Quand on regarde une photographie ou une vidéo de soi, on est très souvent surpris, on a du mal à se reconnaître comme si la représentation que l’on avait de sa propre personne ne correspondait pas à la « réalité » que nous renvoie le support photo ou vidéo.
En général, on est déçu par l’image renvoyée, notre représentation de soi est en quelque sorte idéalisée, plus généreuse, plus protectrice envers notre « personne ». Ce phénomène un peu déroutant mais bien connu de tous a été étudié scientifiquement par les psychologues à partir du milieu des années 80.
C’est Taylor et Brown (1988) qui ont ainsi mis en évidence l’existence d’un biais cognitif : l’illusion positive.
L’illusion positive est la propension chez l’adulte en bonne santé mentale et physique de se trouver plus jeune, plus intelligent, plus beau que ce qu’il n’est en réalité.
L’étude expérimentale de ce biais passe généralement par la comparaison entre une auto-évaluation (des personnes étrangères doivent estimer sur la même échelle l’attractivité de la personne étudiée) et une hétéro-évaluation (des personnes étrangères doivent estimer sur la même échelle l’attractivité de la personne étudiée) .
On peut avec une méthodologie similaire étudier le quotient intellectuel (QI).
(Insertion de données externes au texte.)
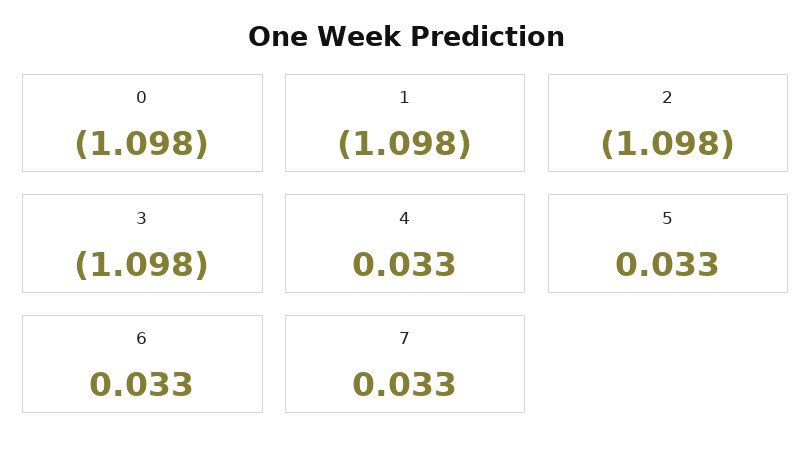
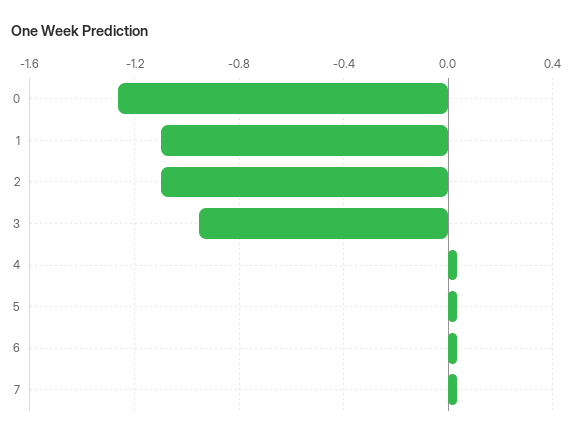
0: -1.098 -> -1.25
3: -1.098 -> -0.95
On demande ainsi à des sujets d’estimer cette valeur pour eux-mêmes et on compare ensuite ce « QI » estimé au QI réel mesuré par un test standardisé. Les résultats montrent que l’auto-évaluation génère des scores légèrement plus élevés que l’hétéro-évaluation standardisée.
L’illusion positive doit rester cependant dans des valeurs raisonnables. Prenons l’exemple de l’âge. Imaginons ce qu’on évalue l’âge « perçu » d’une femme de 50 ans en lui demandant par exemple d’estimer l’âge que lui donnerait une personne qui la croiserait dans la rue. Si une femme de 50 ans répond « 45 ans », la sous-estimation de l’âge reste dans une limite raisonnable (-5 ans). En revanche, si cette personne répond « 25 ans », la sous-estimation est trop importante et révèle un problème, d’origine vraisemblablement narcissique. Généralement, on deçà de 15 ans, la sous-estimation de l’âge commence à devenir symptomatique d’un problème lié à son image.
Il a été montré à contrario que les personnes dépressives avaient une illusion positive défaillante. Chez les patients dépressifs, les scores entre auto-évaluation et hétéro-évaluation sont similaires (absence d’illusion positive) et signent le malaise psychique de dépréciation de soi présents dans la dépression. Cette découverte a révolutionné le concept de santé mentale. En effet, jusqu’à cette découverte, le modèle de la santé mentale reposait sur le présupposé que l’individu « normal » , sans pathologie mentale, avait une perception juste de lui-même et des autres.
En revanche, l’individu souffrant d’une pathologie mentale pouvait présenter une mauvaise perception de soi et/ ou des autres. Ce que nous enseigne l’illusion positive, c’est que l’individu normal a une perception de lui-même légèrement fausse, à son avantage et que dans certains cas comme dans la dépression, cette illusion est défaillante. La personne dépressive, ayant finalement une perception d’elle-même, plus juste, peut-être plus clairvoyante que le sujet normal. Cette illusion positive aurait un rôle protecteur vis-à-vis de la représentation de soi.